Além disso, no seguimento dos pedidos do Parlamento Europeu e das autoridades responsáveis pela protecção de dados europeias, a proposta estabelece uma série de disposições (artigos 14.o a 18.o) referentes aos direitos dos interessados, como o direito de informação, o direito de acesso, o direito de rectificação, apagamento ou bloqueio, bem como o direito de obter vias de recurso. No entanto, a aplicabilidade concreta destas disposições e os procedimentos que os cidadãos que não são nacionais dos Estados Unidos nem residem nesse país devem seguir continuam a não ser claros (ver n.o II.2.3 infra).
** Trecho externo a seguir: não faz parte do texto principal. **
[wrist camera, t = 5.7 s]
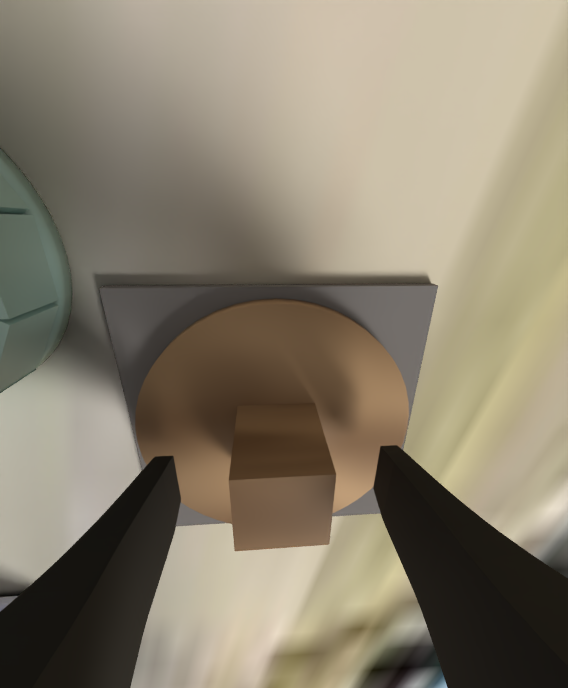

II.2.   Mas ainda são necessárias mais melhorias

12.

A AEPD concorda inteiramente com a necessidade de assegurar, tal como prevê o artigo 1.o, n.o 1, da proposta, o pleno respeito da privacidade e da protecção dos dados pessoais. Nesta perspectiva, a AEPD faz notar que subsistem algumas questões em aberto, que importa abordar, e alguns elementos fundamentais a melhorar para satisfazer as condições do quadro jurídico da UE em matéria de protecção dos dados pessoais.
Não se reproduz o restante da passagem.